On 15/05/2025 21:25, Jeff King wrote:
On Thu, May 15, 2025 at 01:11:48PM +0000, Johannes Schindelin via GitGitGadget wrote:
In c429bed102 (bundle-uri: store fetch.bundleCreationToken, 2023-01-31)
code was introduced that assumes that an `sscanf()` call leaves its
output variables unchanged unless the return value indicates success.
However, the POSIX documentation makes no such guarantee:
https://pubs.opengroup.org/onlinepubs/9699919799/functions/sscanf.html
So let's make sure that the output variable `maxCreationToken` is
always well-defined.
Definitely an issue, but...why are we using sscanf() at all?
Wouldn't strtoul() be the usual thing in our code base? Or even just
repo_config_get_ulong()? The behavior of the latter would differ in that
we'd complain about a garbage value in fetch.bundlecreationtoken, but
wouldn't that be a good thing?
I had a similar thought, though to make sure that we parsed 64 bit
values correctly on windows so we'd need something based on strtoumax()

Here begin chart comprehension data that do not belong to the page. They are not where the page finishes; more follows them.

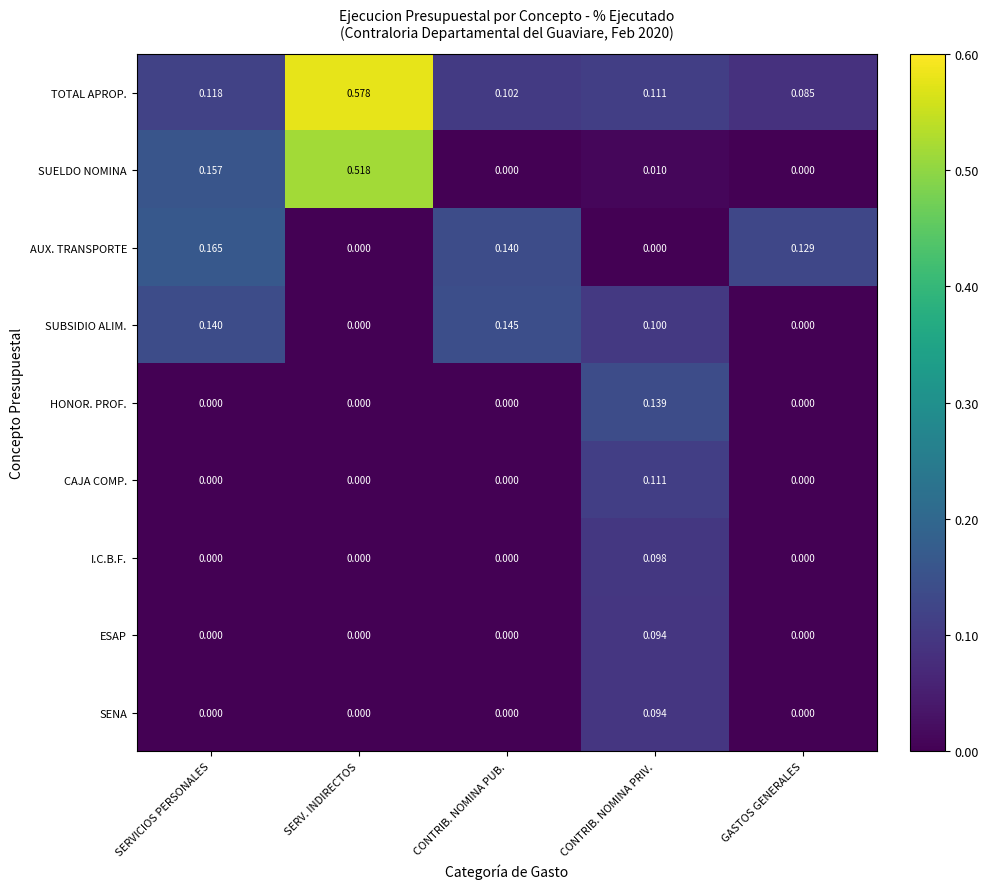

At which category is the sum across all series the highest?

SERV. INDIRECTOS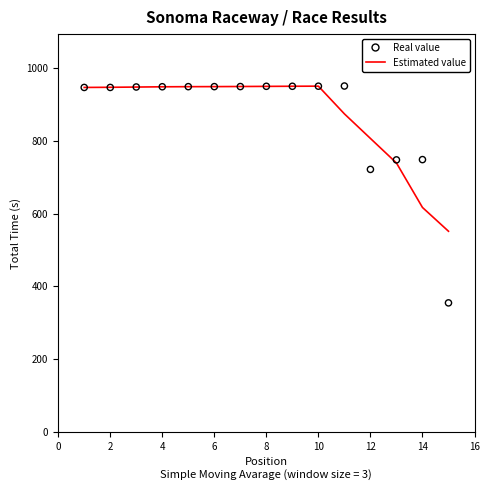

Which series reaches the maximum Y coordinate?

Real value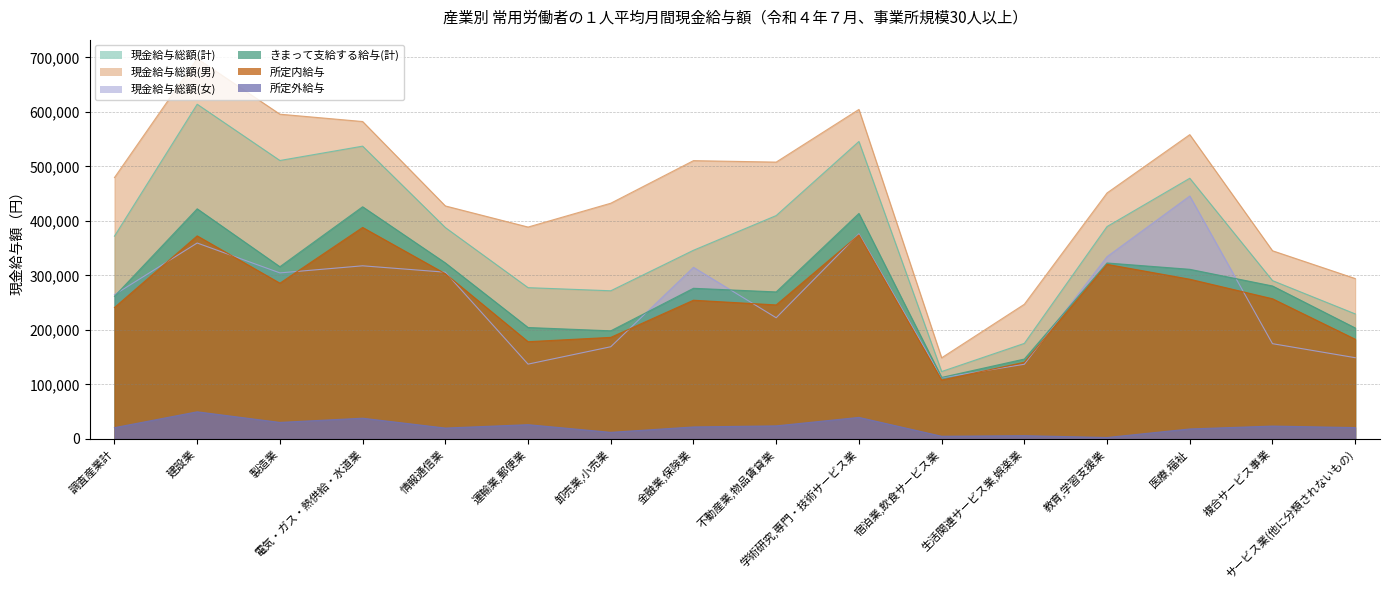

At which category does 所定内給与 reach its first local valley?

製造業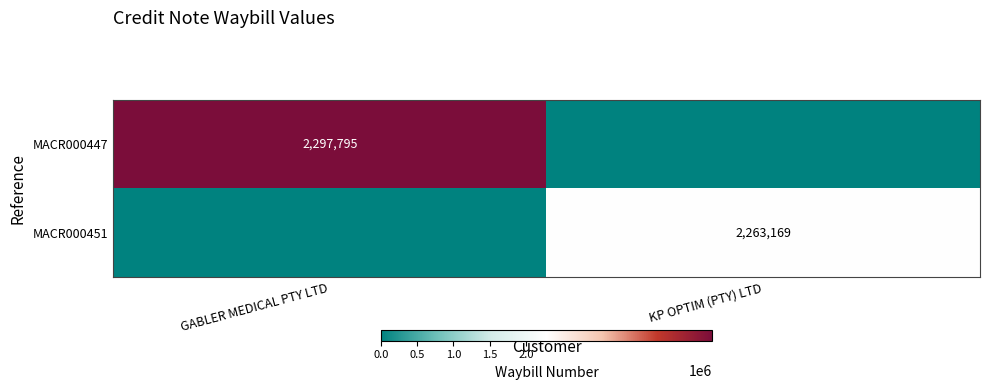

What is the total value across all series at KP OPTIM (PTY) LTD?

2263169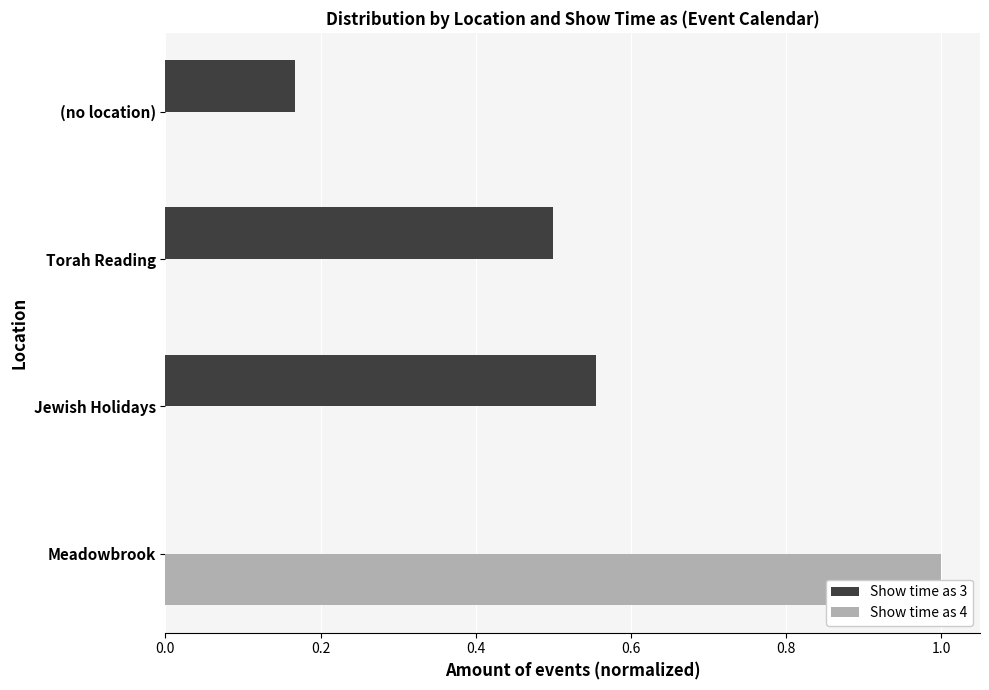

What is the total value across all series at Torah Reading?

0.5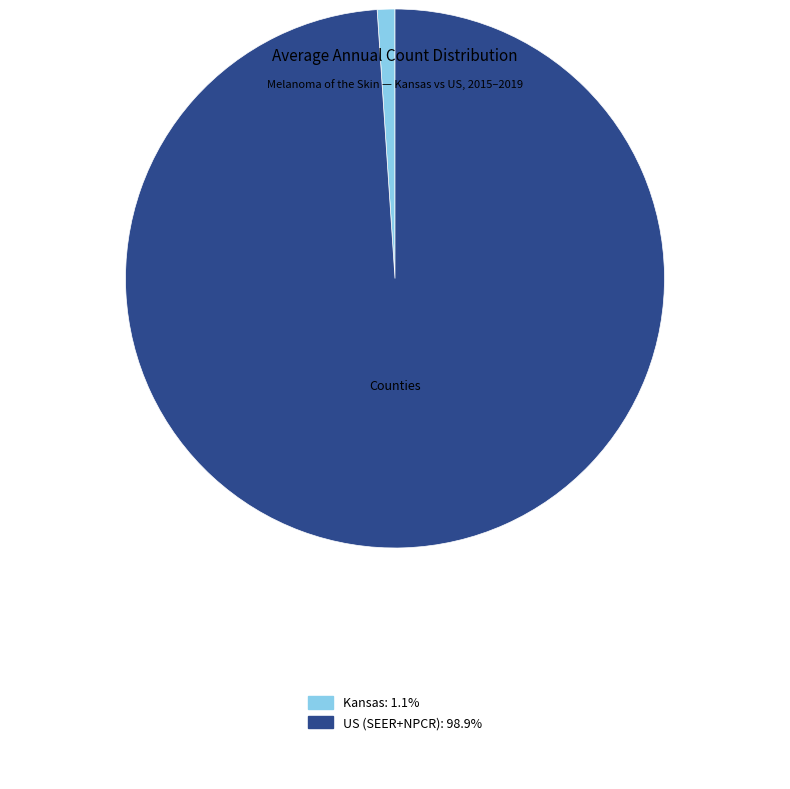

Do Kansas and US (SEER+NPCR) together represent more than half of the pie?

Yes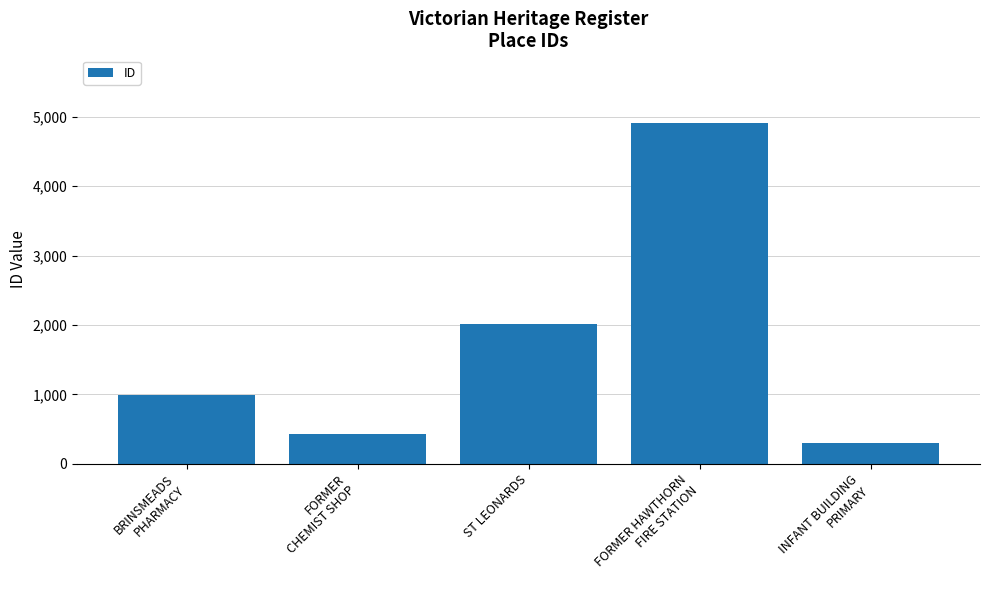

At which category does the chart reach its peak across all series?

FORMER HAWTHORN
FIRE STATION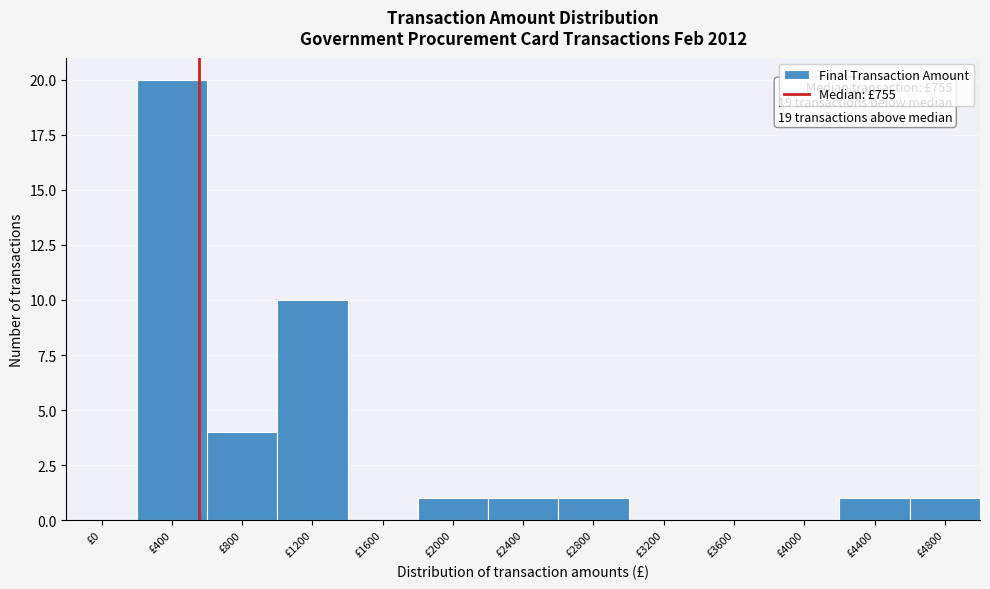

Reading left to right, list all the values displayed in this chart.

£0=0	£400=20	£800=4	£1200=10	£1600=0	£2000=1	£2400=1	£2800=1	£3200=0	£3600=0	£4000=0	£4400=1	£4800=1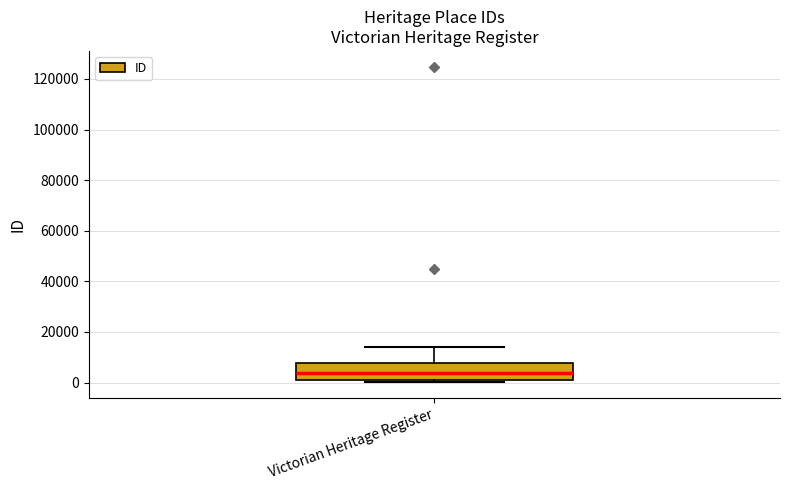

Transcribe this box plot: give where the median line is, the range the box spans, and where the two whiskers end, as read against the y-axis. The values are not printed on the chart, so give them approximately, as read against the axis.

median 4000, box 2000 to 8000, whiskers 0 to 14000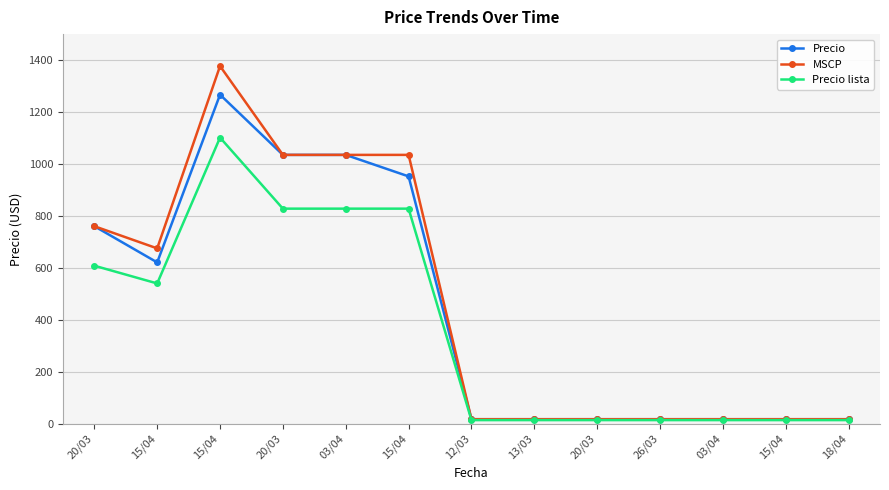

Which category has the highest value across all series?

15/04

I think. There is another call to sscanf() in this file which the
analyzer does not complain about because it stores the result in a local
variable that is not used if the call to sscanf() fails. We should stop
using sscanf() there as well. I wonder if we should add something about
not using sscanf() to our coding guidelines. Apart from this file the
only other use of sscanf() is in a test helper which doesn't seem so bad
though if we removed that we could add sscanf() to banned.h.